Dataset records:
┄┄┄┄┄┄┄┄┄┄

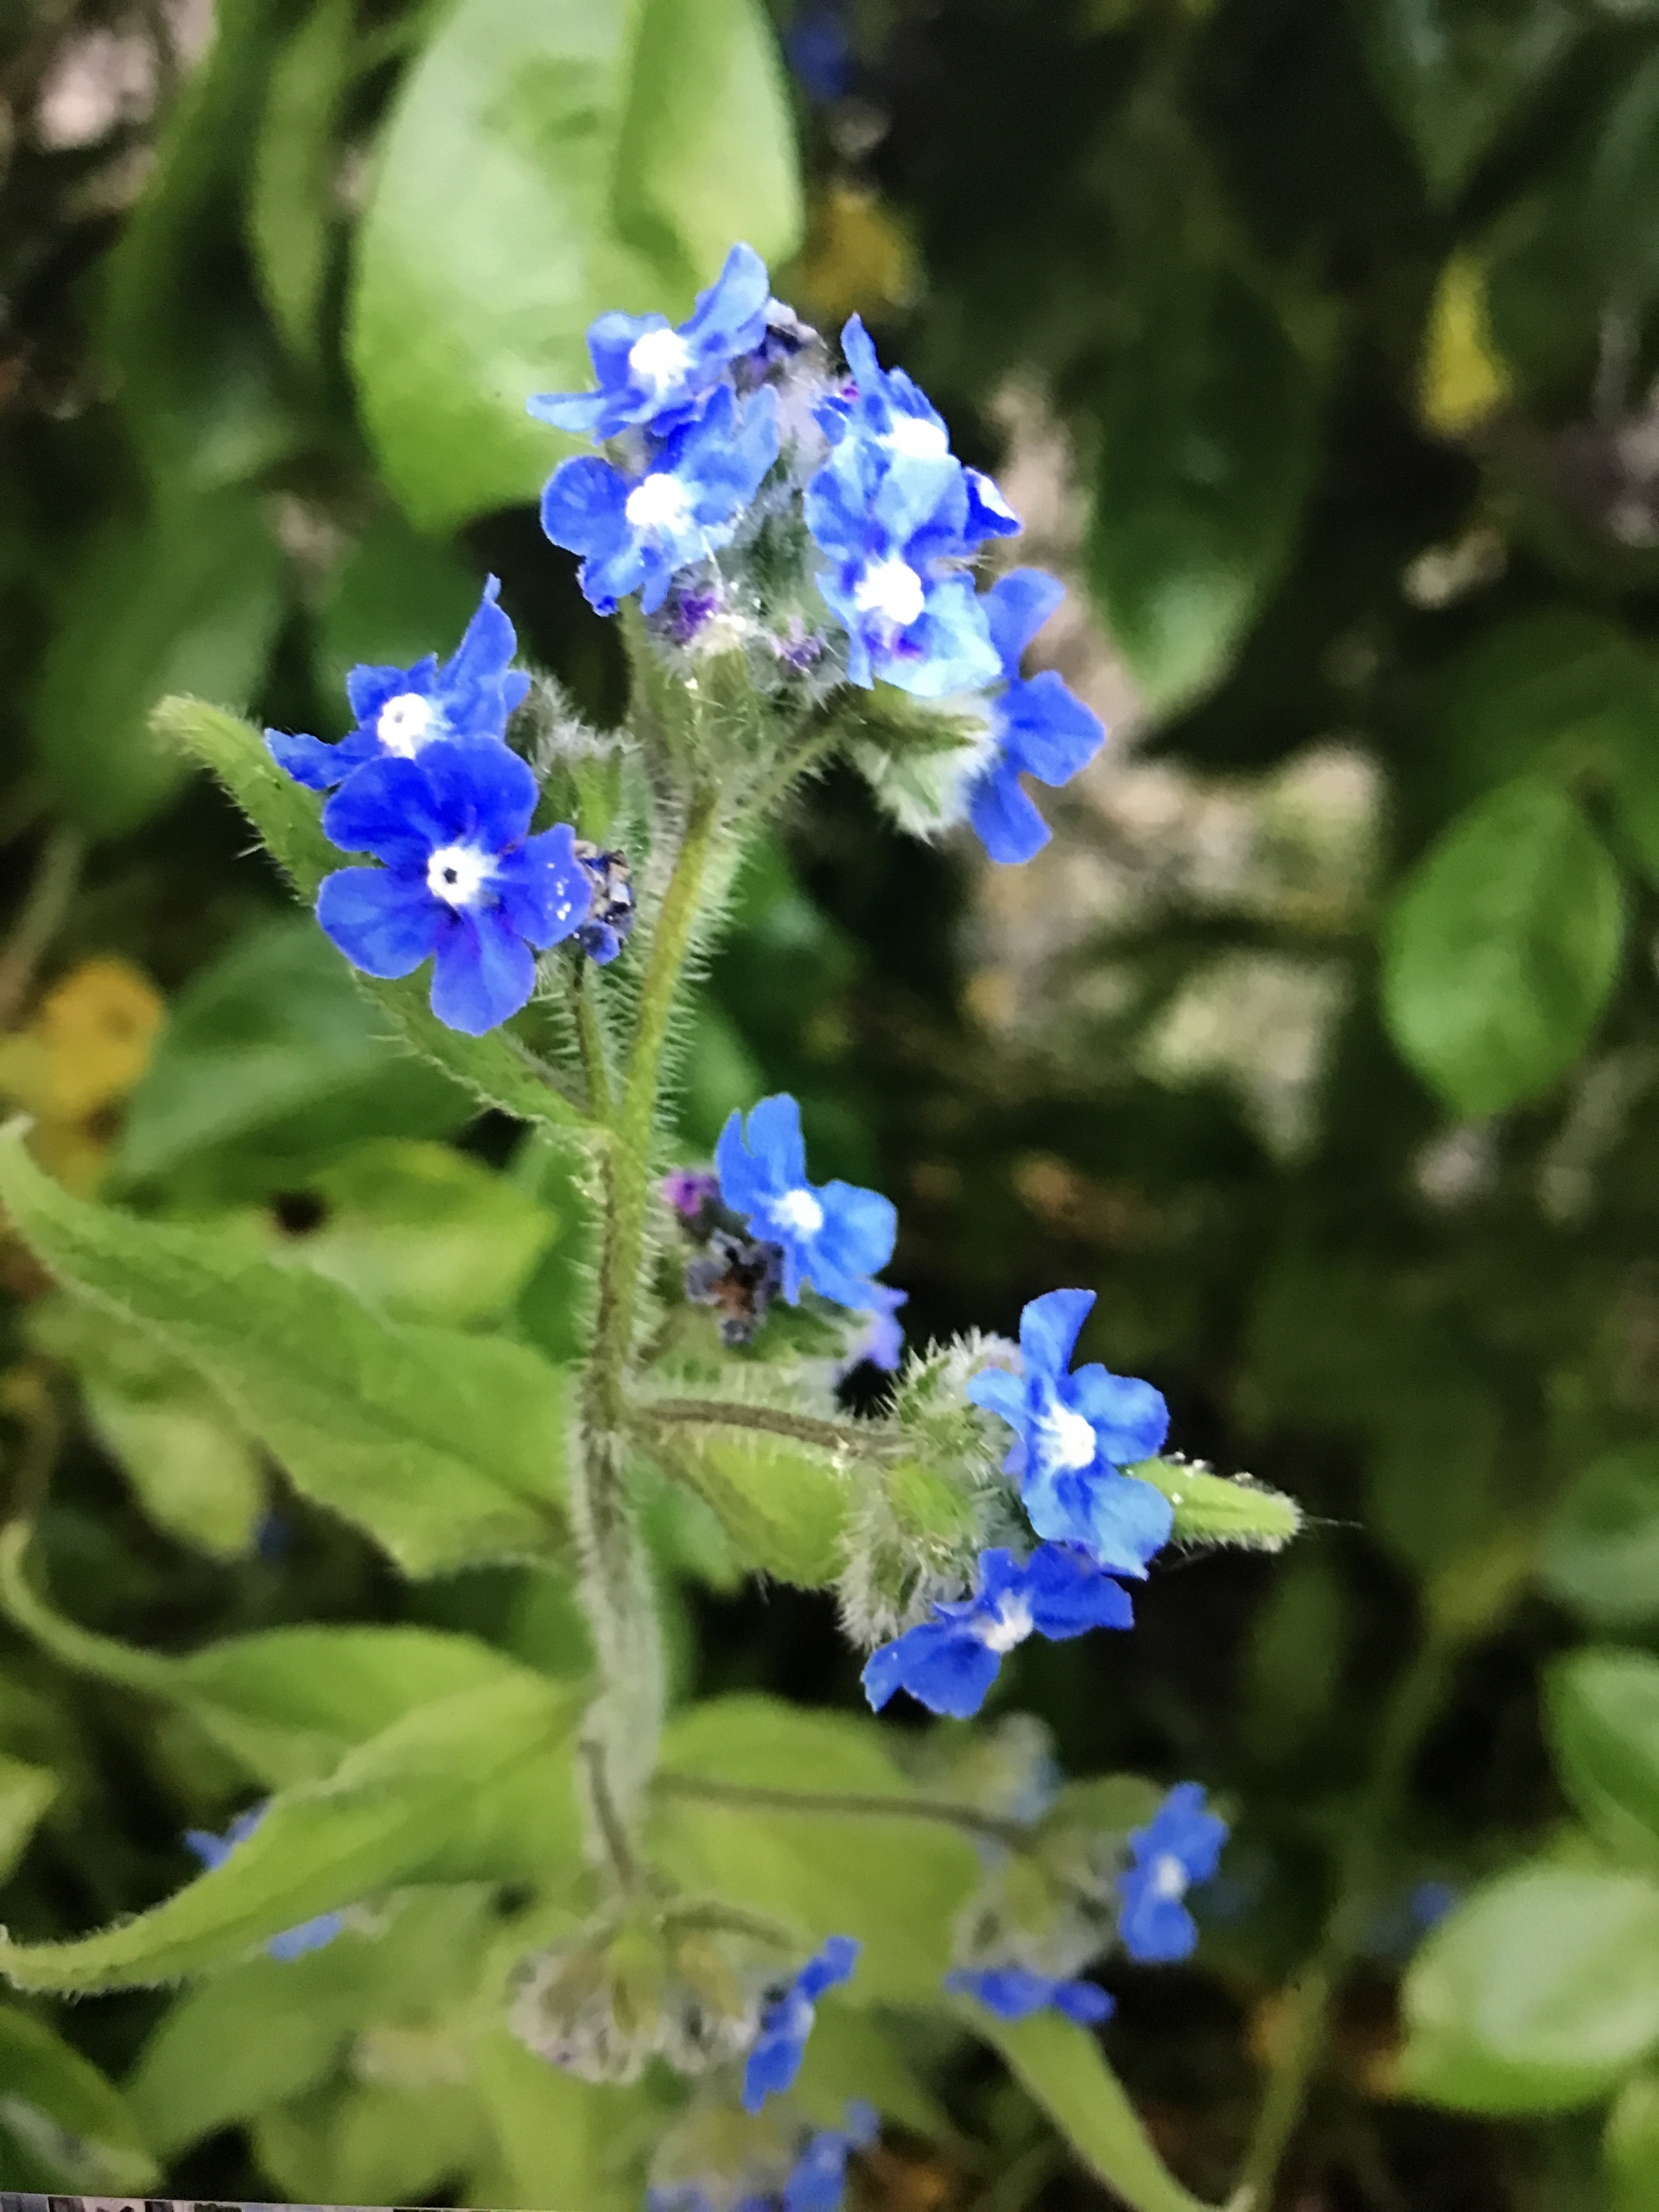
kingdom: Plantae
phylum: Tracheophyta
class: Magnoliopsida
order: Boraginales
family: Boraginaceae
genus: Pentaglottis
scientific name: Pentaglottis sempervirens
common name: Femtunge
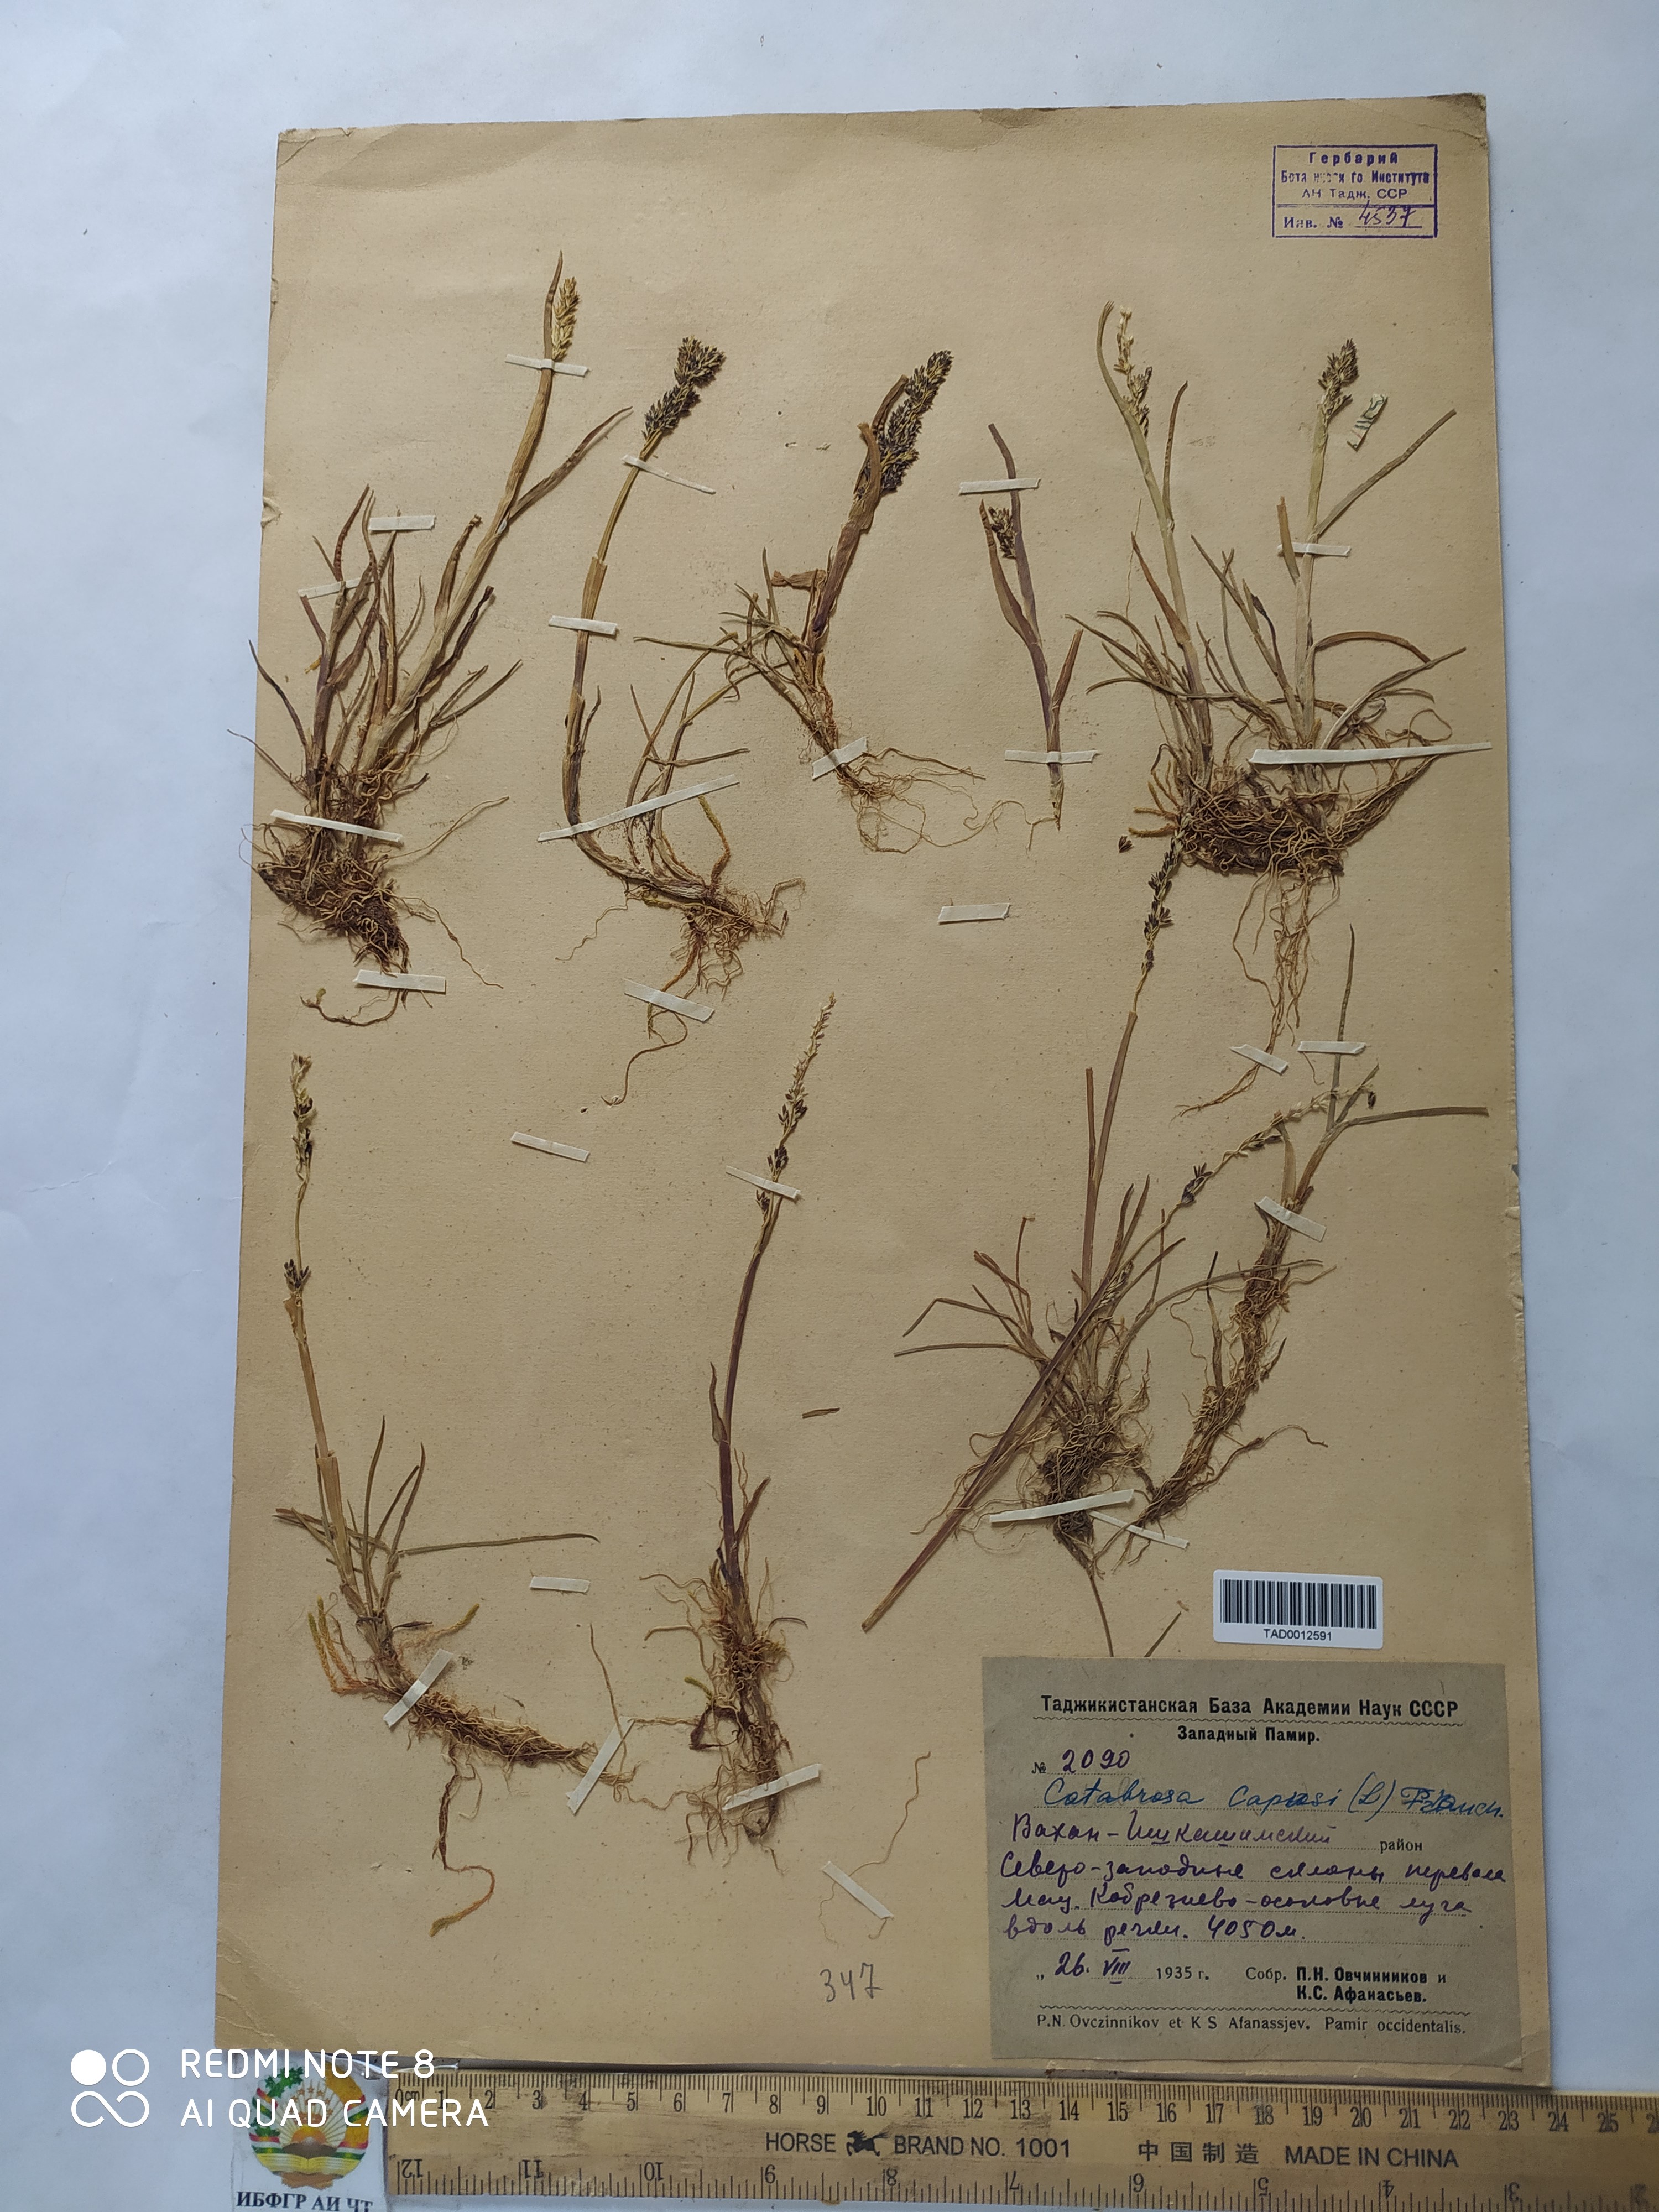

┄┄┄┄┄┄┄┄┄┄

### Brief
Can you swap "common name" for "vernacular name" throughout the data above, changing nothing else and leaving out the pictures?

### Worked solution
kingdom: Plantae
phylum: Tracheophyta
class: Magnoliopsida
order: Boraginales
family: Boraginaceae
genus: Pentaglottis
scientific name: Pentaglottis sempervirens
vernacular name: Femtunge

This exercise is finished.